Data records:

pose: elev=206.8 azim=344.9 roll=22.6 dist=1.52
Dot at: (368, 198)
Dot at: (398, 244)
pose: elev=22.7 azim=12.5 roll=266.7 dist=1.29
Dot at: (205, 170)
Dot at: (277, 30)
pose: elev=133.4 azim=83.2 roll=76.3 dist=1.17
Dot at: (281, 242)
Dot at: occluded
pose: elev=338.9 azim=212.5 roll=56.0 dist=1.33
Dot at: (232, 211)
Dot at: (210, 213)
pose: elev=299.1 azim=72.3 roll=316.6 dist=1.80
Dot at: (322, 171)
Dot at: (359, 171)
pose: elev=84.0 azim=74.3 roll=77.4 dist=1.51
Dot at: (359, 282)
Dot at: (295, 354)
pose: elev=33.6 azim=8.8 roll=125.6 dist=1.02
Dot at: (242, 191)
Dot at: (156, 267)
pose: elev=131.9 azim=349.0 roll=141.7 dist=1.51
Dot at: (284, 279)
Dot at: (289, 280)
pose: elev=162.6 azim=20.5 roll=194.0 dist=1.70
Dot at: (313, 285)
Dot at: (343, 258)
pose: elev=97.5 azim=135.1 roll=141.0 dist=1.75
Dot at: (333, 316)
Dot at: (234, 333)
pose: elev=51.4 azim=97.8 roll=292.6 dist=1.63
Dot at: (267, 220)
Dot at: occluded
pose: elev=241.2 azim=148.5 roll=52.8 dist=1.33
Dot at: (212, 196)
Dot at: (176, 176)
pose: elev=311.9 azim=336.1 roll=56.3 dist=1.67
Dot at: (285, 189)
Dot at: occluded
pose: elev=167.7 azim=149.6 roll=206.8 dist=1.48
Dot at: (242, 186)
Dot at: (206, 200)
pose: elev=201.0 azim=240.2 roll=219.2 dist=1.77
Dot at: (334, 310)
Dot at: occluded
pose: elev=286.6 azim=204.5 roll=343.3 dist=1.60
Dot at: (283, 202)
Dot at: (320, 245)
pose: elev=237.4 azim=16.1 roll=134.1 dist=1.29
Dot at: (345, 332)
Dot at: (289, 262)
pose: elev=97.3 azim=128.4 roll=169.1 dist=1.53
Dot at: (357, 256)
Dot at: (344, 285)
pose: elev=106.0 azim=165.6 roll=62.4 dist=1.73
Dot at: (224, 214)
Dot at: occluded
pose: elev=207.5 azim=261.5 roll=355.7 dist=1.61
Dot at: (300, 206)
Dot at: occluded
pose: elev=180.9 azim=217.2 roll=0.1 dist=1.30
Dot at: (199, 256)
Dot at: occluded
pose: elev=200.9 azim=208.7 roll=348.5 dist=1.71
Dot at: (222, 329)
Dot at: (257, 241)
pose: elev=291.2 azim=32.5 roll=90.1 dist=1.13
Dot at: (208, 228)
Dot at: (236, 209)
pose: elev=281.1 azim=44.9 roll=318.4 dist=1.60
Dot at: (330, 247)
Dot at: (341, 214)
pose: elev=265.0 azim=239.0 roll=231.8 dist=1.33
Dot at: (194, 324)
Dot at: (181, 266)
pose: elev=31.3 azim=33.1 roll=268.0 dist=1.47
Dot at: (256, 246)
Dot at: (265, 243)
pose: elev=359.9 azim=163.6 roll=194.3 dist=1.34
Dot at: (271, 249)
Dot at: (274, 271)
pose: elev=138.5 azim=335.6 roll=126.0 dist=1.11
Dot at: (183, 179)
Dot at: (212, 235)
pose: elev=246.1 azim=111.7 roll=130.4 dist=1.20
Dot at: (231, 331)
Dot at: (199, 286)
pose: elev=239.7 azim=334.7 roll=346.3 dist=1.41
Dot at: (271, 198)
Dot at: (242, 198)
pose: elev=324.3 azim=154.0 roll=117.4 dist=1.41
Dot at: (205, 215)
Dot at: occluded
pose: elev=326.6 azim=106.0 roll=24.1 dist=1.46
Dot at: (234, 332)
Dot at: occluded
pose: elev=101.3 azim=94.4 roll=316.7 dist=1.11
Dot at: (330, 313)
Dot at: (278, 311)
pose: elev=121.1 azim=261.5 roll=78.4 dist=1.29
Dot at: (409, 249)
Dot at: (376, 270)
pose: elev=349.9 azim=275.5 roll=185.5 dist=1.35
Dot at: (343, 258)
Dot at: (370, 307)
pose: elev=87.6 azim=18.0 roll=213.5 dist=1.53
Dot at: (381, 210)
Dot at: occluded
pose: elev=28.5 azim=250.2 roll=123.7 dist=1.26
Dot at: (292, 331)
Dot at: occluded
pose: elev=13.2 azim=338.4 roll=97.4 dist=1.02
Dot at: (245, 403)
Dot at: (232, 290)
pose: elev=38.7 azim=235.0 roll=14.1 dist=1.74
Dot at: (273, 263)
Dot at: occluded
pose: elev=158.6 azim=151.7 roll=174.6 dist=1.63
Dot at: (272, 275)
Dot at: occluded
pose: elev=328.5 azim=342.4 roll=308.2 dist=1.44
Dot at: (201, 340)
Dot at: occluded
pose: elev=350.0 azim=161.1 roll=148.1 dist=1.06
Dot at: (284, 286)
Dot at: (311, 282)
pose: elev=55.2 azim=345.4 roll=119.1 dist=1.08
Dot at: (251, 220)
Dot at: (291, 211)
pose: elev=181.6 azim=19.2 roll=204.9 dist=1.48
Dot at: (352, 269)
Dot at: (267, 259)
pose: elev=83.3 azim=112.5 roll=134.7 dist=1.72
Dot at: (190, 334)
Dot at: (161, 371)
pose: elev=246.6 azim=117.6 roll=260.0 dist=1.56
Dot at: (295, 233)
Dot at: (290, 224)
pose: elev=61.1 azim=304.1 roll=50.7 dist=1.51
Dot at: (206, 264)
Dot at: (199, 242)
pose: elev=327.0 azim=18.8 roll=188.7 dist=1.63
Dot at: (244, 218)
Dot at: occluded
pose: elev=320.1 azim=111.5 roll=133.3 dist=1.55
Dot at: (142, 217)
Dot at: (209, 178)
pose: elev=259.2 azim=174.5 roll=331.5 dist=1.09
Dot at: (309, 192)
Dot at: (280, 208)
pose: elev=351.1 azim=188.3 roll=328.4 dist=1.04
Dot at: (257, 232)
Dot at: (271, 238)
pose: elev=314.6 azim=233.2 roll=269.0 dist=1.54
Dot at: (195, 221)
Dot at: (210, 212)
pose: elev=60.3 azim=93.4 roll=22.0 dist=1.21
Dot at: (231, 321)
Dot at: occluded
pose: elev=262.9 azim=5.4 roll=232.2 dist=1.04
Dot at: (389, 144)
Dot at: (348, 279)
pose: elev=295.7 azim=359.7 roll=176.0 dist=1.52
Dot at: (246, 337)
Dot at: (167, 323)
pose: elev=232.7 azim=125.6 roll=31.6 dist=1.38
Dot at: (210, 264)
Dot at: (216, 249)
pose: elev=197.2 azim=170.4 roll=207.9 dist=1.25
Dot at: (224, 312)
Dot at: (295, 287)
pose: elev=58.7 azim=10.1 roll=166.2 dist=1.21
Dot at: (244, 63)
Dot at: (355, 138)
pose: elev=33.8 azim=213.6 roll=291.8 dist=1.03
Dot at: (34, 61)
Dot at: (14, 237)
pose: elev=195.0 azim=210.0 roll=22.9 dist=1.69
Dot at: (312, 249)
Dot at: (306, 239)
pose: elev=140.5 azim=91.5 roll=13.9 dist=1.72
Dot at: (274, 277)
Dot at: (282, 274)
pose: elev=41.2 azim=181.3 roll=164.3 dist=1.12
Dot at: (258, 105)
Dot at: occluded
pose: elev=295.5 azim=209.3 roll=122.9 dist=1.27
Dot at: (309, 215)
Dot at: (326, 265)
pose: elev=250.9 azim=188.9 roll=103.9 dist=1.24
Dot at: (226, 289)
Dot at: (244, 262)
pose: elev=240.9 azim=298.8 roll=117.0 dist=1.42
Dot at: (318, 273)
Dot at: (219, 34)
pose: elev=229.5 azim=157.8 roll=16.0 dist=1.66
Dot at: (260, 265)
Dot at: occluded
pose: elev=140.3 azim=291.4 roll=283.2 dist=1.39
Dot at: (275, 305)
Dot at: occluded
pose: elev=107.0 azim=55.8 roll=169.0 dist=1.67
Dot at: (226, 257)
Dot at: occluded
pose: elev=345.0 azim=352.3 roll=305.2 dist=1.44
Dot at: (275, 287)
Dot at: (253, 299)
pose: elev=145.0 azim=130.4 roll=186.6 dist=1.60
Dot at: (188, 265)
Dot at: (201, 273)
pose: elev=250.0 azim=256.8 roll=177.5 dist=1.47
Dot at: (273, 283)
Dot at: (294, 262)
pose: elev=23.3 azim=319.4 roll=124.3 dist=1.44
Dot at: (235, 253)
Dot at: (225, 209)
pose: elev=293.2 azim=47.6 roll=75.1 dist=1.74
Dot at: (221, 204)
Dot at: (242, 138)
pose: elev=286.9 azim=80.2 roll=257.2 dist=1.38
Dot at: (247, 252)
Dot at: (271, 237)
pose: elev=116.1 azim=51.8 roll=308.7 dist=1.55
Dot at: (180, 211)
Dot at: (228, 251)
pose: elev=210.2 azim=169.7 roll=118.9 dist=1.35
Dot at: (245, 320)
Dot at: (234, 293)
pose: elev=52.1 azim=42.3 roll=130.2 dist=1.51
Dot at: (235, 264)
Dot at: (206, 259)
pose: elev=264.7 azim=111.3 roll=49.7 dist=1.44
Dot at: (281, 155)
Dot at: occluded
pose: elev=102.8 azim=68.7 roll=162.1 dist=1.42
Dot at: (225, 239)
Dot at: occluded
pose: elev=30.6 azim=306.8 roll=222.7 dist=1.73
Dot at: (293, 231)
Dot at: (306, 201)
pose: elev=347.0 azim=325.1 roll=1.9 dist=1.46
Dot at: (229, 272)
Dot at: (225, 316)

Exercise directions: Copy the lines of the listing word for word, beginning with the line containing "pose: elev=133.4 azim=83.2" and continuing through the line containing "Dot at: (295, 354)", including both of those lines.

Solution to this exercise:
pose: elev=133.4 azim=83.2 roll=76.3 dist=1.17
Dot at: (281, 242)
Dot at: occluded
pose: elev=338.9 azim=212.5 roll=56.0 dist=1.33
Dot at: (232, 211)
Dot at: (210, 213)
pose: elev=299.1 azim=72.3 roll=316.6 dist=1.80
Dot at: (322, 171)
Dot at: (359, 171)
pose: elev=84.0 azim=74.3 roll=77.4 dist=1.51
Dot at: (359, 282)
Dot at: (295, 354)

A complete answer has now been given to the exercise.